Trump May Seek Sanctions, to Dismiss Charges After Jack Smith Admission
Trump May Seek Sanctions, to Dismiss Charges After Jack Smith Admission

By Catherine Yang

Attorneys for former President Donald Trump are seeking to push deadlines and file additional motions, including a possible request for sanctions, in the classified documents case prosecuted by special counsel Jack Smith after revelations that the order of files in the physical boxes of documents do not match the digital scans.

U.S. District Judge Aileen Cannon allowed the defense to file the extra reply brief on May 6. Both sides have accused the other of mischaracterizing the situation to the judge as a May 9 deadline for the defense to file expert disclosures related to classified information litigation looms overhead.

On May 3, the prosecutors had made the admission that the files were not in the same order, and in a footnote admitted that they had made misrepresentations to the court about this issue.

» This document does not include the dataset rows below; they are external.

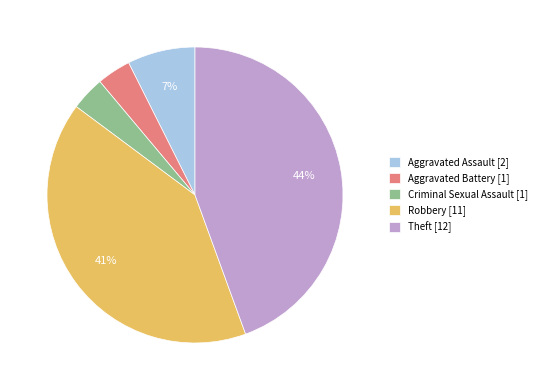

To the nearest percent, what is the average slice percentage?

20%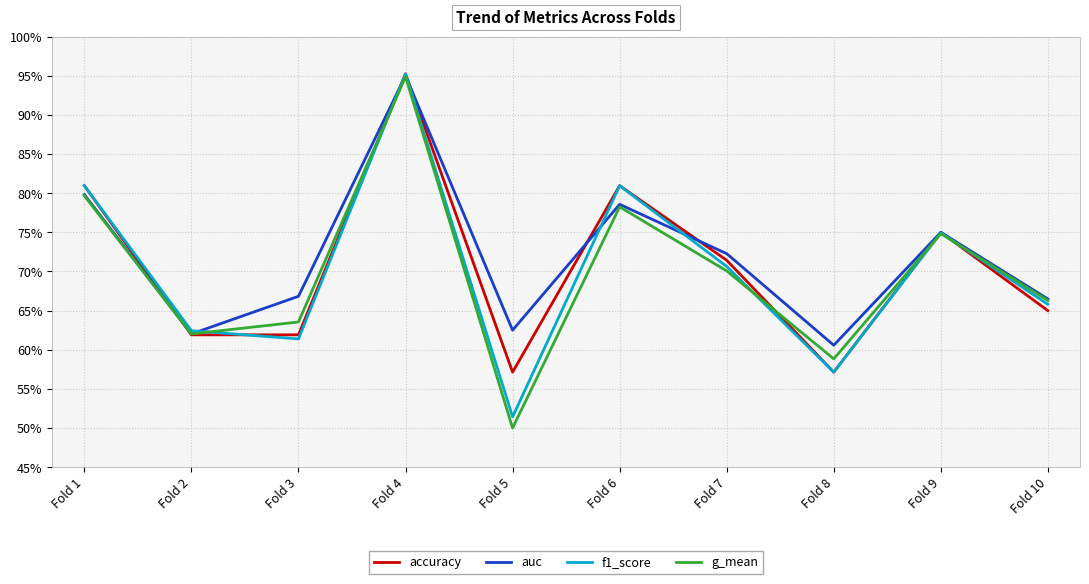

At which category does g_mean reach its first local peak?

Fold 4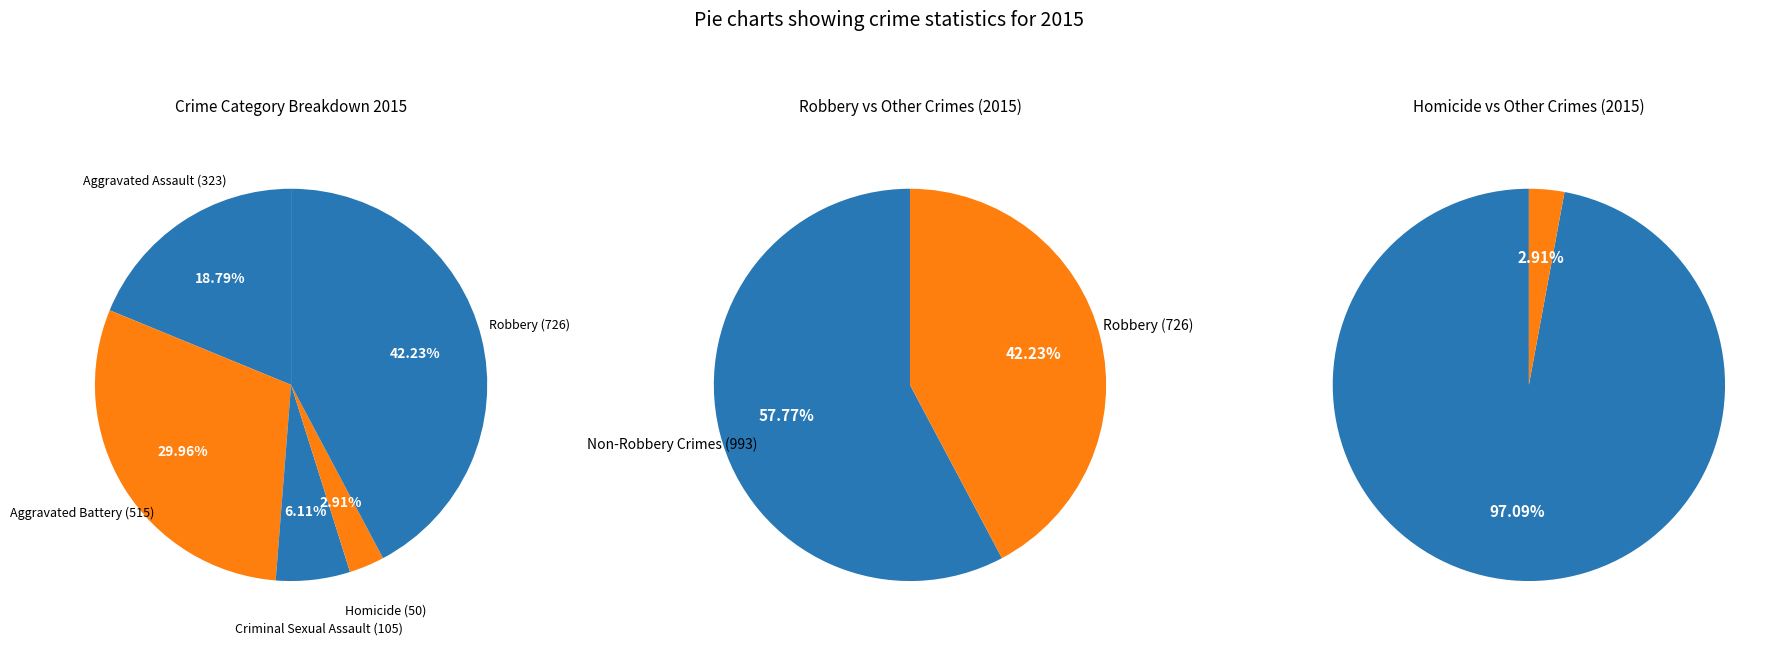

Is Homicide the majority of the pie?

No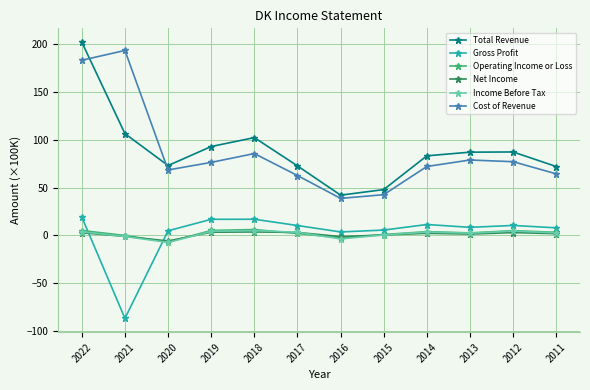

Does the chart display data point markers on the line(s)?

Yes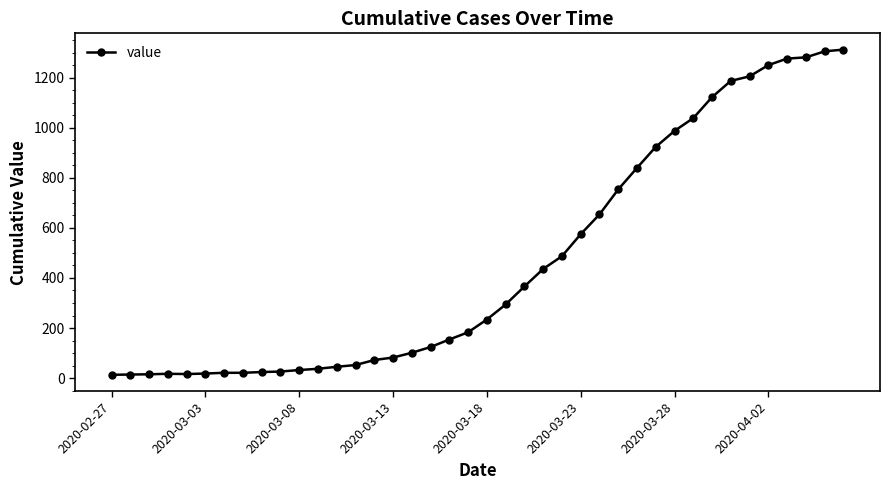

What is the sum of all values?

18604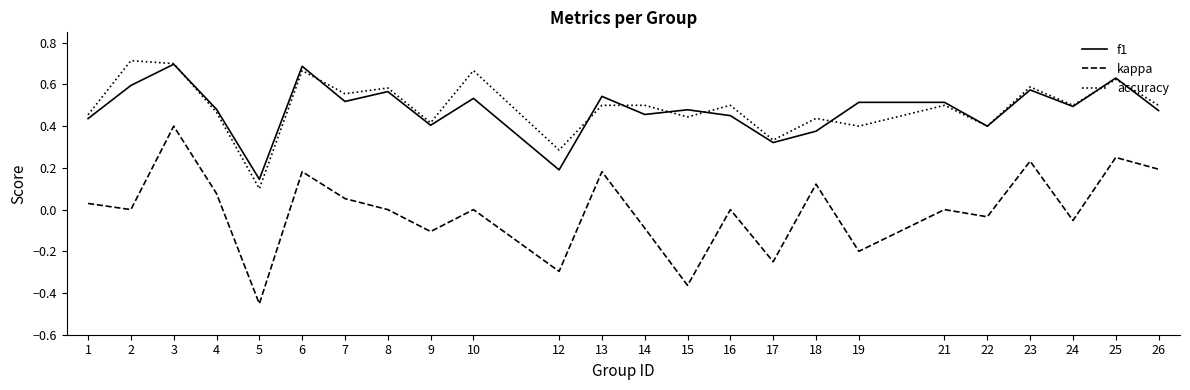

Which series has the widest spread of values?

kappa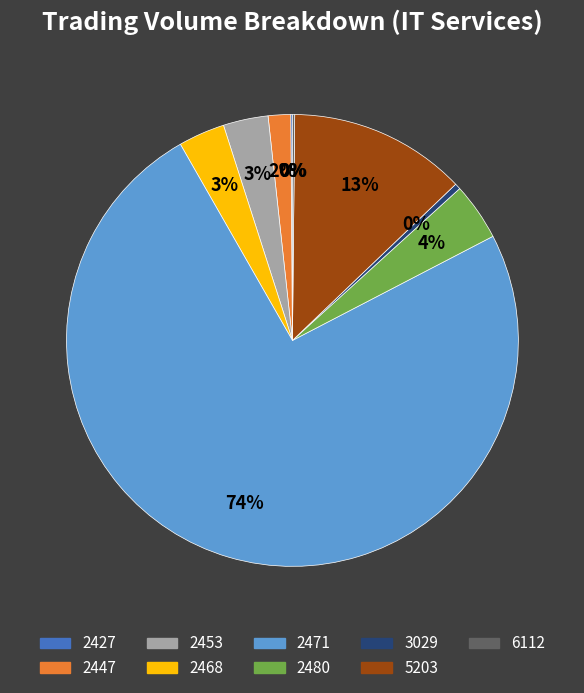

To the nearest percent, what portion does 2453 represent?

3%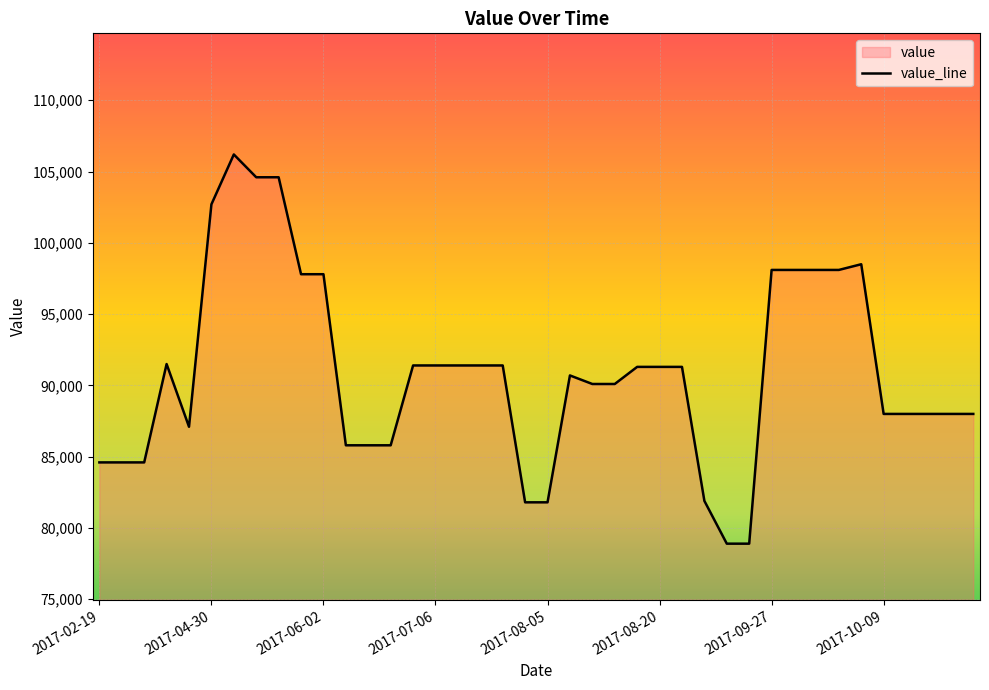

Approximately how many times larger is the value at 34 compared to 36?

1.1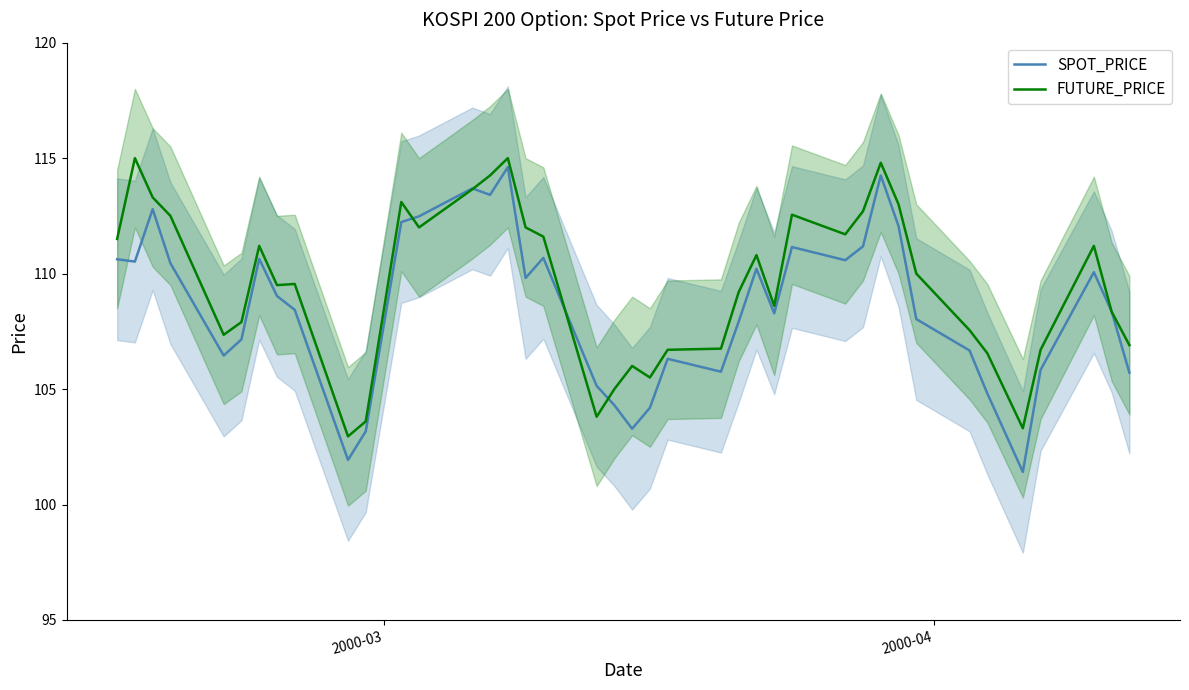

What is the value of the SPOT_PRICE point at the 19th from the left?

105.1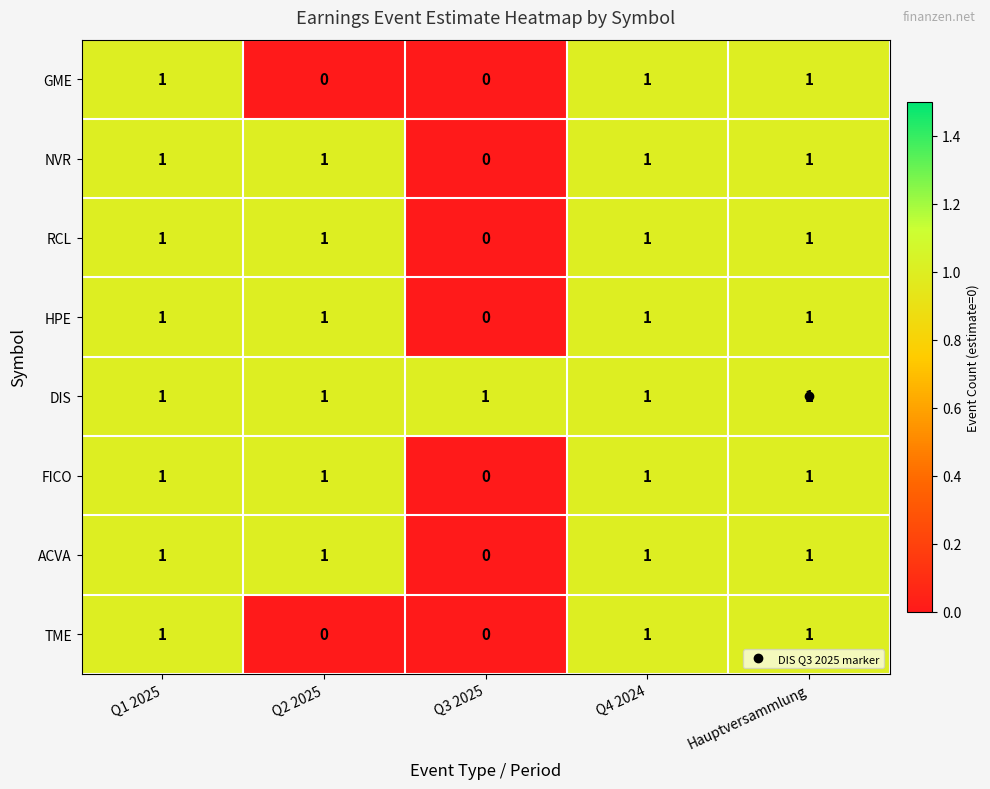

At how many categories does at least one series exceed 0?

5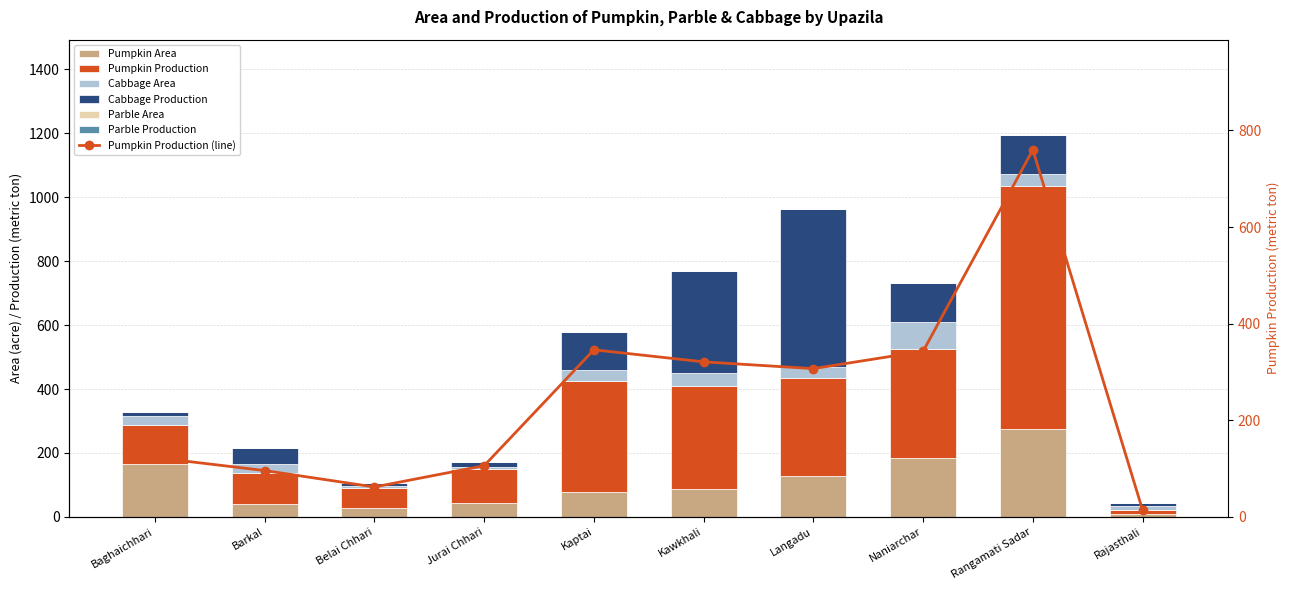

Is the value of Pumpkin Area at Langadu greater than the value of Pumpkin Production at Belai Chhari?

Yes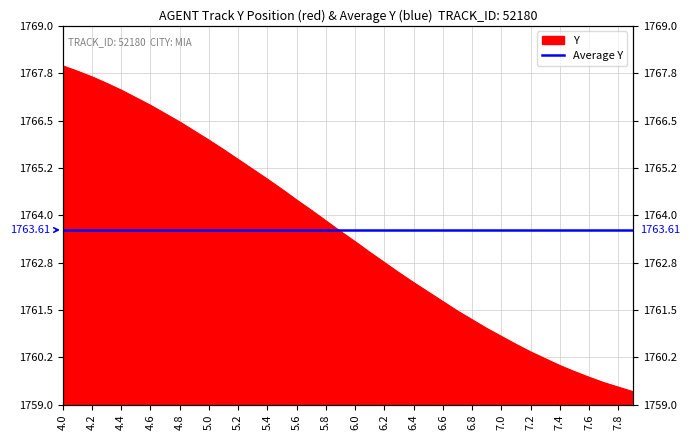

What is the difference between the values at 7.2 and 6.6?

1.3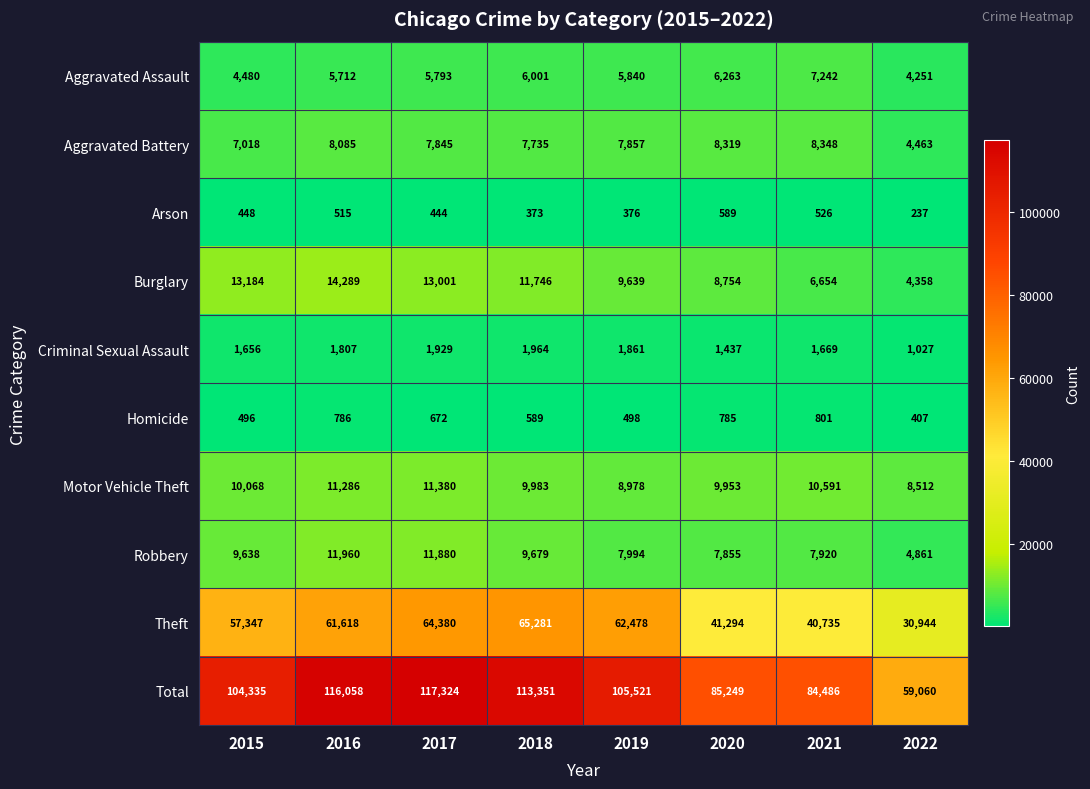

Rank the series at 2017 from highest to lowest value.

Total, Theft, Burglary, Robbery, Motor Vehicle Theft, Aggravated Battery, Aggravated Assault, Criminal Sexual Assault, Homicide, Arson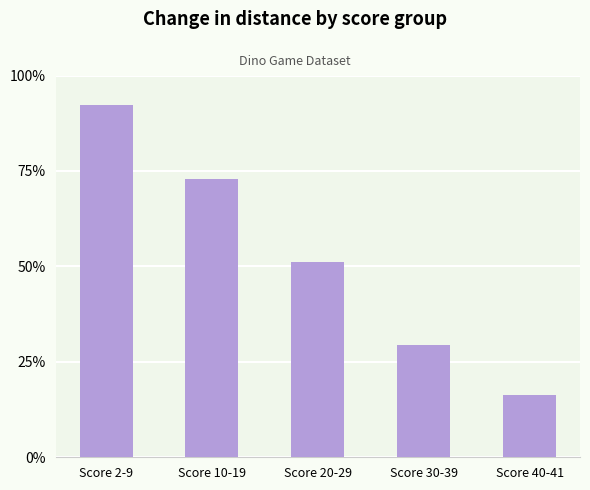

How many bars are there in total?

5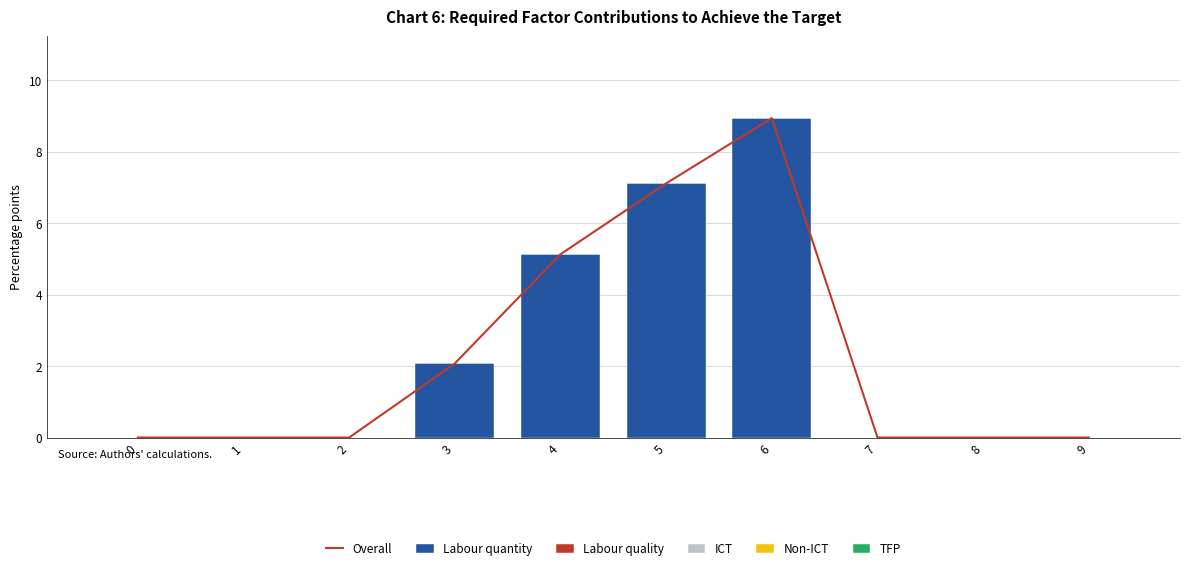

What is the spread (max minus min) of values at 6?

8.9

“President Trump and counsel are deeply troubled to be learning of these facts approximately 11 months after the charges were filed in this case,” Trump attorneys wrote.

Who Handled Evidence?

Defense attorneys argued this revealed that prosecutors have since “day one” made “false assertions of compliance with their discovery obligations.”

The inconsistency had been confirmed by prosecutors after issues were flagged by attorneys for Walt Nauta, valet to President Trump, who was charged for obstruction alongside the former president as a codefendant.

Attorneys for President Trump argued they had not examined the boxes themselves when they had the scans, as it “never occurred to us, until last Friday, that the prosecution team could not be trusted to perform the basic task of maintaining the integrity of such evidence despite the expansive resources at their disposal.”

In addition to the documents not being in the same order with prosecutors unaware of the reason, prosecutors had acknowledged that the scans provided to the defense were made by an outside vendor as part of a related civil case. The defense argued that process “lacked the constitutional, statutory, and ethical safeguards that guide discovery obligations in this criminal case.”

After the May 3 revelation, President Trump’s legal team reached out to the prosecutors with a discovery letter requesting materials related to this issue.

“These issues implicate, for example, President Trump’s motion to suppress evidence seized from Mar-a-Lago and the motion to dismiss based on prosecutorial misconduct,” defense attorneys argued.

The defense plans to request sanctions on the special counsel depending on the discovery produced by this request, and may also file a motion to dismiss charges “if the Office cannot prove in a reliable way how it seized and handled the key evidence in the case, which will be a central issue at any trial.”

Strategy Change

They also renewed arguments to delay the May 9 deadline.

“Defense counsel cannot reasonably be expected to specify classified information that they intend to offer at trial when the Office recently disclosed that one of the most basic premises of the criminal justice process—that the prosecution team can be trusted to maintain existing evidence—no longer applies,” they argued.

They revealed that they will use classified information to cross-examine witnesses about procedures for handling such information, and may now look for experts to focus on chain-of-custody and search-execution deficiencies.

Defense attorneys also argued that prosecutors have “repeatedly and unjustly” asked for “unworkable deadlines,” accusing them of political motivations.

Additional Discovery Request

Defense attorneys argued that prosecutors cannot “seriously contend” that the new admission of evidence being moved could be irrelevant to the ongoing litigation.

They are requesting all communications, memos, reports, letters, notes, and other documents related to instructions given to the “filter team” that handled evidence.

Prosecutors had noted that the filter team “took care to ensure that no documents were moved from one box to another, but it was not focused on maintaining the sequence of documents within each box.”

There was also a separate “investigation team” that handled on-site review, and defense attorneys are requesting their instructions, and communications between the two teams.

The defense is also requesting documents related to the chain of custody of boxes stored overnight in the FBI field office in Miami, and boxes that were flown to Washington.

They also requested documents related to the process the FBI used to replace handwritten sheets with classified cover sheets, as well as the deviations from the process that prosecutors had alluded to in their filing.

Defense attorneys also wanted documents related to personnel involved in this process and the “several reasons” for which prosecutors said they were allowed access.

The defense also sought clarity of what differences there are between the physical boxes and scans, and the communications that led to this disclosure on the part of the prosecutors.